Não são apenas inocentes reminiscências. O conteúdo promete “trazer uma visão pessoal e crítica sobre a atuação de ONGs estrangeiras e a militância ambientalista, que, segundo Villas Bôas, atrapalham o crescimento dos estados amazônicos.”. 

Tido como “grande estrategista” nas fileiras militares, é bem provável que o general esteja apenas requentando o mesmo livro, para “causar”, em ano de eleição. Como sabemos, militares de sua natureza – conspiratória -, não sossegam, e dentro de tudo o que já está movimentado no cenário deste ano, nada como dar uma chacoalhada nos quartéis, para esquentar ainda mais o ambiente político.
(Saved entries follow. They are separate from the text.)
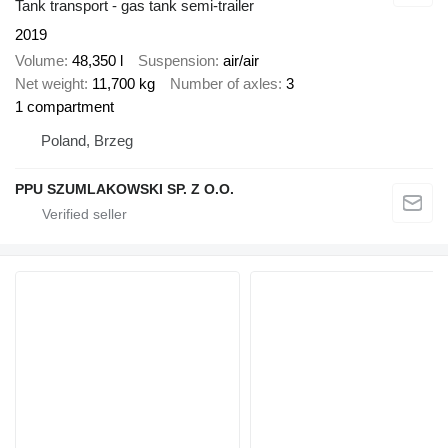
Tank transport - gas tank semi-trailer
2019
Volume
48,350 l
Suspension
air/air
Net weight
11,700 kg
Number of axles
3
1 compartment
Poland, Brzeg
PPU SZUMLAKOWSKI SP. Z O.O.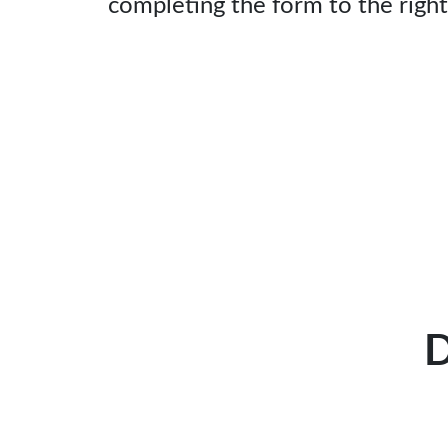
completing the form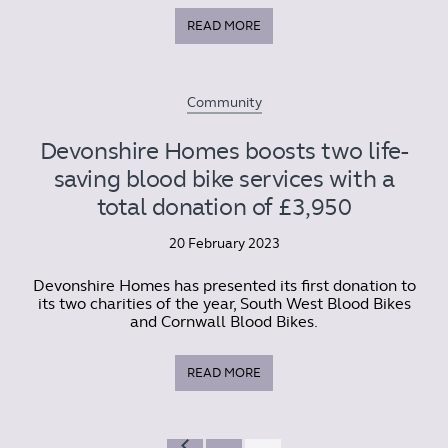
READ MORE
Community
Devonshire Homes boosts two life-
saving blood bike services with a
total donation of £3,950
20 February 2023
Devonshire Homes has presented its first donation to
its two charities of the year, South West Blood Bikes
and Cornwall Blood Bikes.
READ MORE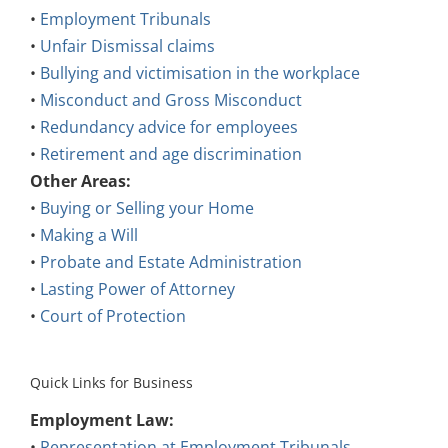
•
Employment Tribunals
•
Unfair Dismissal claims
•
Bullying and victimisation in the workplace
•
Misconduct and Gross Misconduct
•
Redundancy advice for employees
•
Retirement and age discrimination
Other Areas:
•
Buying or Selling your Home
•
Making a Will
•
Probate and Estate Administration
•
Lasting Power of Attorney
•
Court of Protection
Quick Links for Business
Employment Law:
•
Representation at Employment Tribunals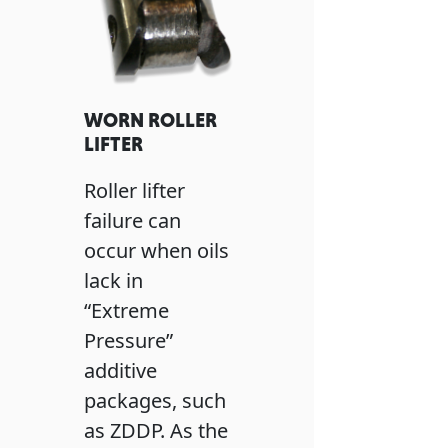
WORN ROLLER
LIFTER
Roller lifter
failure can
occur when oils
lack in
“Extreme
Pressure”
additive
packages, such
as ZDDP. As the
Observem que o convite chama para a “Livraria do Senado – Congresso Nacional”, às 18h30, em traje “esporte fino”. É cerimônia para atrair a atenção.

Lá em “Conversas com o Comandante”, o de 2021, ele fala de forma desabrida de como trabalhou para a queda da presidente Dilma e revela os bastidores do seu famoso “tuíte”, com a ajuda – e, portanto, com a anuência de todo o Alto Comando -, para coagir o Supremo Tribunal Federal (STF), a fim de não permitir que Lula fosse libertado. No texto de apresentação de “Coração da Selva: Memórias de uma vida na Amazônia”, a ser lançado amanhã, volta a provocar:

“Este momento também simboliza a força da família diante das adversidades. Ao lado de sua esposa, Dona Cida, e de seus três filhos, o General Villas Bôas viveu cada etapa dessa jornada cercado de amor, cuidado e união — transformando desafios em legado, memória e exemplo de coragem”.

De que “adversidades” fala o general, de forma ambígua, em ano eleitoral? E destaca que o faz “Ao lado de Cida”. Para os esquecidos, Cida foi motivo do deslocamento de blindados na noite de 8 de janeiro, sob ordens do general Júlio César de Arruda, ex-comandante do Exército (entre 30 de dezembro de 2022), a fim de permitir que ela fugisse, na calada da noite, do acampamento de onde partiram os golpistas para depredar os palácios. Tanta harmonia e conjunção de ideias em um casal chega a ser enternecedor.

O que chama a atenção é o fato de em 2023 o comandante da Força, Marcos Freire Gomes, que chegou a frequentar cinco reuniões para a discussão da “minuta do golpe”, tenha recuado ante o aviso estadunidense de que Biden não daria sustentação ao “rebento” nascido da conspiração liderada por Bolsonaro. Desta vez, eles saem do silêncio obsequioso mantido até então, justamente depois de os Estados Unidos decretarem um tarifaço e classificar o CV e o PCC como “narcoterroristas”. 

Estaríamos vendo pelo em ovo? Talvez, mas é interessante observar o quão incansáveis são esses senhores “empijamados”, em busca do golpe perdido...

Há quem goste de jogo de sinuca, outros jogam xadrez, ou dama. Esses, têm como esporte preferido a conspiração, a movimentação fora de hora, os ajuntamentos provocadores. Parecem aqueles tios que amedrontam os sobrinhos, nas férias, com fantasmas de lençol e, nas próximas férias, sem se darem conta de que os meninos cresceram, tentam o mesmo truque, caindo no ridículo.

Francamente, general. Requentar lançamento de livro para balançar o pé de golpistas novamente é tão gasto quanto a cena acima. Vá cuidar da sua saúde, que é o melhor que o senhor faz.

* Este é um artigo de opinião, de responsabilidade do autor, e não reflete a opinião do Brasil 247.